We are starting to see some progress in boosting diversity. According to the Cranfield Female FTSE Board Report, in the 12 months to January 2012:
47 women took up new roles at FTSE 100 companies, and this included 27 women who had no prior FTSE 350 Board experience
This increased the percentage of women to 15%, up from 12.5% two years ago
The percentage of female non-executive directors in the whole FTSE has risen from 15.6% to 22.4%
Encouraging progress, but still a long way to go. And I would highlight the figure for female executive directors – still only 6.6%. This reinforces the fact that the biggest obstacle to the progression of women lies in the very heart of the organisation. It’s no good just tackling boardroom diversity; we need to be looking at how to encourage a more diverse talent pool coming up through organisations.
Are quotas the solution?
The Davies Report challenged chairs to announce their goals, and called for FTSE boards to have a minimum of 25% female representation by 2015. On the other hand, the FRC have backed away from specifying quotas on the basis that, when looking at diversity as a whole, it is too hard to specify quotas, and that they did not want to single out women.

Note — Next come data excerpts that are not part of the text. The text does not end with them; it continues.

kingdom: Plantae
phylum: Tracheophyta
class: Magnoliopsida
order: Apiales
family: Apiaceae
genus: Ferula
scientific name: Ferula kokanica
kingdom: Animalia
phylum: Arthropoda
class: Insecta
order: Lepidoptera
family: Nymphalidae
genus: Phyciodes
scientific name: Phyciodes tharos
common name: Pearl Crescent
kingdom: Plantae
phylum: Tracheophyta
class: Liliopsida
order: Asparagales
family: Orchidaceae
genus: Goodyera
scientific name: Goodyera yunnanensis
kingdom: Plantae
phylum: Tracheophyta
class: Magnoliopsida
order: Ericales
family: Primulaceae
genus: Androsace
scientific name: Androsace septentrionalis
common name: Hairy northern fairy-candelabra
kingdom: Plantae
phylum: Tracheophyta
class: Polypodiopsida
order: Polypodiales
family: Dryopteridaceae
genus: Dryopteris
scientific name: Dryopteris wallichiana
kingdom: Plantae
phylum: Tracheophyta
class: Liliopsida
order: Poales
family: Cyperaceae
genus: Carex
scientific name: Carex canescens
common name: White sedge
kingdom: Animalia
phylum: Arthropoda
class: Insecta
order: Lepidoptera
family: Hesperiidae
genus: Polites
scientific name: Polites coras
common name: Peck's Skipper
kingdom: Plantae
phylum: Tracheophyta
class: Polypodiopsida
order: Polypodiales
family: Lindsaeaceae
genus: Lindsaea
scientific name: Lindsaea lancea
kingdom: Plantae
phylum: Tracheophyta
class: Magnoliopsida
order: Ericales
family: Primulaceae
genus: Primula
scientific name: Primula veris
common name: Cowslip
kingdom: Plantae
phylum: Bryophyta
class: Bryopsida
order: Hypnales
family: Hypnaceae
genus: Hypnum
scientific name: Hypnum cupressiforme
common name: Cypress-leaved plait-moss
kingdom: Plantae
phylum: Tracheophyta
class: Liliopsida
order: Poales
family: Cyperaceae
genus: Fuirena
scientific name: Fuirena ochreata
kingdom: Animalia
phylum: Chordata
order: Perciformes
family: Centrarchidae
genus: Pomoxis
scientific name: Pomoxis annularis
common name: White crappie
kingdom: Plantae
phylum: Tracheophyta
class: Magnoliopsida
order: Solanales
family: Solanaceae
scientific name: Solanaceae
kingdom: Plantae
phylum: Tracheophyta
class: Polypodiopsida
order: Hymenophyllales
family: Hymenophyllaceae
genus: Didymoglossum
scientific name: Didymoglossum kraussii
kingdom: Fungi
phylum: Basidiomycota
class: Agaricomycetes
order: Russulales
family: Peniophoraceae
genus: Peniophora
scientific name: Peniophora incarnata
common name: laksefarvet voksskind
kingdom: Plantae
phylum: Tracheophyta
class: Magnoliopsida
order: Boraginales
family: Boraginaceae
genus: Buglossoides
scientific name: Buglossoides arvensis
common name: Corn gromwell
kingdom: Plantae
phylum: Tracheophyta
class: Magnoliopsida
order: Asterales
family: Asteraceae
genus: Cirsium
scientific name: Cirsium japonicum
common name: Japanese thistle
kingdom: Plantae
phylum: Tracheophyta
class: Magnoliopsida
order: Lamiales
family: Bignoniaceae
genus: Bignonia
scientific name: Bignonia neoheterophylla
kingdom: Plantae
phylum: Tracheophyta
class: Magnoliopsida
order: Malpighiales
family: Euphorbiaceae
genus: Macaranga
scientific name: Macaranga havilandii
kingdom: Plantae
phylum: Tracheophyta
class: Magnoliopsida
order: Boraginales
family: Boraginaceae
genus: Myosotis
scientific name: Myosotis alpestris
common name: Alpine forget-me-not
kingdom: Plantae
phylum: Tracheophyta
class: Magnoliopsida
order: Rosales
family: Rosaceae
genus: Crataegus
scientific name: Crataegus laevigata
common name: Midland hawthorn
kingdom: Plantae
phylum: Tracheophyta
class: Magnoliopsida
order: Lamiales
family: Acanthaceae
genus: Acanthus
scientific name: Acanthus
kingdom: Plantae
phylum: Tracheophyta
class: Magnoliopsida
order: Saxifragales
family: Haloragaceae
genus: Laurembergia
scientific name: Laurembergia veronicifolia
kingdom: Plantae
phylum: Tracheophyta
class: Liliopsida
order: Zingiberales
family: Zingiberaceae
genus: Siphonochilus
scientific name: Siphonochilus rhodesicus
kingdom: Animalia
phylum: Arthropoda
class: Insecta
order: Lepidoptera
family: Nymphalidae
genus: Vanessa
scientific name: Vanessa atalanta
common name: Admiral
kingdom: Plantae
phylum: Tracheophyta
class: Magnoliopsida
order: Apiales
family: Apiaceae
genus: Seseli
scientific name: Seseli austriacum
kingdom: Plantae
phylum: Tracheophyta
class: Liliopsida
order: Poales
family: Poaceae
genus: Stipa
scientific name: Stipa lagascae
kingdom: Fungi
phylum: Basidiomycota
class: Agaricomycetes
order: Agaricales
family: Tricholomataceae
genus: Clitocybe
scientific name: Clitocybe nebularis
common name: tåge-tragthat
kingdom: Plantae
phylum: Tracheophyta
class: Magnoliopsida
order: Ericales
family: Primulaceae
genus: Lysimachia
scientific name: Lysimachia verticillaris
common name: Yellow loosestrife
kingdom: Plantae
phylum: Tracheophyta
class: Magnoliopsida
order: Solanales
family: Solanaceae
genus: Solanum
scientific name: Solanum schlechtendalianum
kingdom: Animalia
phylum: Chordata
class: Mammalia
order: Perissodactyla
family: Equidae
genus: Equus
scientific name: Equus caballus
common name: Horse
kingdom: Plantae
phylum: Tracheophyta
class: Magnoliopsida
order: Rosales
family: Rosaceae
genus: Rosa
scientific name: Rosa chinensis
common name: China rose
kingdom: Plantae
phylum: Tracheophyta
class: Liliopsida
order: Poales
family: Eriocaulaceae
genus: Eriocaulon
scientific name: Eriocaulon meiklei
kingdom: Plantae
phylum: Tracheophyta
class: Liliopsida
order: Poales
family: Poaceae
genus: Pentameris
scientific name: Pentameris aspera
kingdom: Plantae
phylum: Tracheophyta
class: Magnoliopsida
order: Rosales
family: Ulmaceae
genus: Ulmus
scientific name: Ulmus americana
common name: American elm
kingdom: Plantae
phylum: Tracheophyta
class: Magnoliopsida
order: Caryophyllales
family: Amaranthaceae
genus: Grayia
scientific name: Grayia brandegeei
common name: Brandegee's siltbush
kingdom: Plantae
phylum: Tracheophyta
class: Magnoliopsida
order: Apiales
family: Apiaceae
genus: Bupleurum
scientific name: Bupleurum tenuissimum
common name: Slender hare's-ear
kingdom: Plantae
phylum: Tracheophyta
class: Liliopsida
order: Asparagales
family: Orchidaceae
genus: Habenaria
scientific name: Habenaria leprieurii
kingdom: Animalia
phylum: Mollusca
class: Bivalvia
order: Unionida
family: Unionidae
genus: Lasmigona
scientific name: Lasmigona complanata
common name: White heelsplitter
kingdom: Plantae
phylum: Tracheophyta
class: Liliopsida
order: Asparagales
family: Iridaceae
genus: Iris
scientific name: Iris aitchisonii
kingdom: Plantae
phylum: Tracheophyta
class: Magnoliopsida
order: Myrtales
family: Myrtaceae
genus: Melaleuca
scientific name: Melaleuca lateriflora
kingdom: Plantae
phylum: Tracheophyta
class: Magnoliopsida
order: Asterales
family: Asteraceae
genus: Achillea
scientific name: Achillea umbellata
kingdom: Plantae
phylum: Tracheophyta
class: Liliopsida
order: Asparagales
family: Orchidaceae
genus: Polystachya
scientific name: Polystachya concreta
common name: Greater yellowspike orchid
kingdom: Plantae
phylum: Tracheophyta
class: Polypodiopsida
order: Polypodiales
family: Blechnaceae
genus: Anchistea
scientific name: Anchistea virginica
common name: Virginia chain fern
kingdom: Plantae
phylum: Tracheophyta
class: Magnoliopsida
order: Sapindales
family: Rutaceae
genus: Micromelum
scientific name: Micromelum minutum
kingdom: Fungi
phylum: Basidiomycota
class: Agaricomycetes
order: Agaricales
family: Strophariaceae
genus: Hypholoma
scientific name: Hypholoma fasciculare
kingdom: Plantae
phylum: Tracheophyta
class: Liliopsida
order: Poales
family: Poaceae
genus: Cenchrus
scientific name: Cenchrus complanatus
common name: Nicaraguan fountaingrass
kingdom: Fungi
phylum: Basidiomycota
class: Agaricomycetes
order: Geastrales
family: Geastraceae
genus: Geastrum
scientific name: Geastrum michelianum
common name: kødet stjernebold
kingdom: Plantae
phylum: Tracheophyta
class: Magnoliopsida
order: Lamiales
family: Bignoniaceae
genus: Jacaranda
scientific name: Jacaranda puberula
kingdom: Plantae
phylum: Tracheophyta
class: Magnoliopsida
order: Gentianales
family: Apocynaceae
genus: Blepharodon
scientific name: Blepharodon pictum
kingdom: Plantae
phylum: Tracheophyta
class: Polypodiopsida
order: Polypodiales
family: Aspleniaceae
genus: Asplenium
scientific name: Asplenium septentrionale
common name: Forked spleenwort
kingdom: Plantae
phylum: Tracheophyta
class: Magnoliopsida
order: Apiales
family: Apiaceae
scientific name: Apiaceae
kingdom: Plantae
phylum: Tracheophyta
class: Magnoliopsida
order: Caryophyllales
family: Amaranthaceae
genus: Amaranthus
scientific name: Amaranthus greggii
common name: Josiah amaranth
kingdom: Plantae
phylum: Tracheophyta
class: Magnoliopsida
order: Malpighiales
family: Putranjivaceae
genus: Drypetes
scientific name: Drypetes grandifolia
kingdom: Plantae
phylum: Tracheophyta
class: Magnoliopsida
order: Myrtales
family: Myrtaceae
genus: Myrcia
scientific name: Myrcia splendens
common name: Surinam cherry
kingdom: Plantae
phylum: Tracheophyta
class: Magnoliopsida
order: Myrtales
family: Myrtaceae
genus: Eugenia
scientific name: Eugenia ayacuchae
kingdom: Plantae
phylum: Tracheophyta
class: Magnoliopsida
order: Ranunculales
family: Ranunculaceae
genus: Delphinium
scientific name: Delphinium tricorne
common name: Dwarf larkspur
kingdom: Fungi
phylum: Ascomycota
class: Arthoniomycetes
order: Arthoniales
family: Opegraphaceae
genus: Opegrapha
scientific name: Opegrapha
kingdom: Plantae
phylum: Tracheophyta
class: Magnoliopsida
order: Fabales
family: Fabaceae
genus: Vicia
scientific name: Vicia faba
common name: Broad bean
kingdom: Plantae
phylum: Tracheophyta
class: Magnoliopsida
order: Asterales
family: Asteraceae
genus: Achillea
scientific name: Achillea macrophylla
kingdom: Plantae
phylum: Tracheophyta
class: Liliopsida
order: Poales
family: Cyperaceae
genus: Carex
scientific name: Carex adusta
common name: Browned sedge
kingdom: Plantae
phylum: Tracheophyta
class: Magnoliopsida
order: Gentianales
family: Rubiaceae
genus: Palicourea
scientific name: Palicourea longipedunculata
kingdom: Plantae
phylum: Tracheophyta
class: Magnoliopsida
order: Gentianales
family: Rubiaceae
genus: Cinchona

But some European countries do have quotas – and recently, the EU Justice Commissioner Viviane Reding hinted that quotas might be the solution.
If we do impose quotas, then we will increase the number of women in senior positions. Hopefully, at the same time, we change the way recruitment is carried out so that it is done in a more diverse way.
There is always the risk that a woman is appointed to a position not because she is the best person for the job, but because she fills a quota. We really only want to appoint the best person for the job. So how do we decide who is best? Two key criteria are performance and fit.
Women can demonstrate that they are as good as, or better than, their male counterparts. However, fit is a bigger issue. What is ‘fit’? It is how well that person fits into the existing culture and dynamics of the board. What if the culture and dynamics are not right? What quotas can do is to catalyse a change in company culture so that there is a better fit for future women.
I believe that quotas in place for a time could be a force for good. They might encourage companies to change their behaviours and cultures so that they become more diverse in every way. Not just at board level, but all the way down the organisation.
Lord Davies called for companies to set ambitious targets. The evidence over the last couple of years shows that we are making progress. However, there are still key areas where dramatic change is necessary. In particular, we need to see more diversity in the pool of executive directors. And that requires a fundamental change inside each organisation.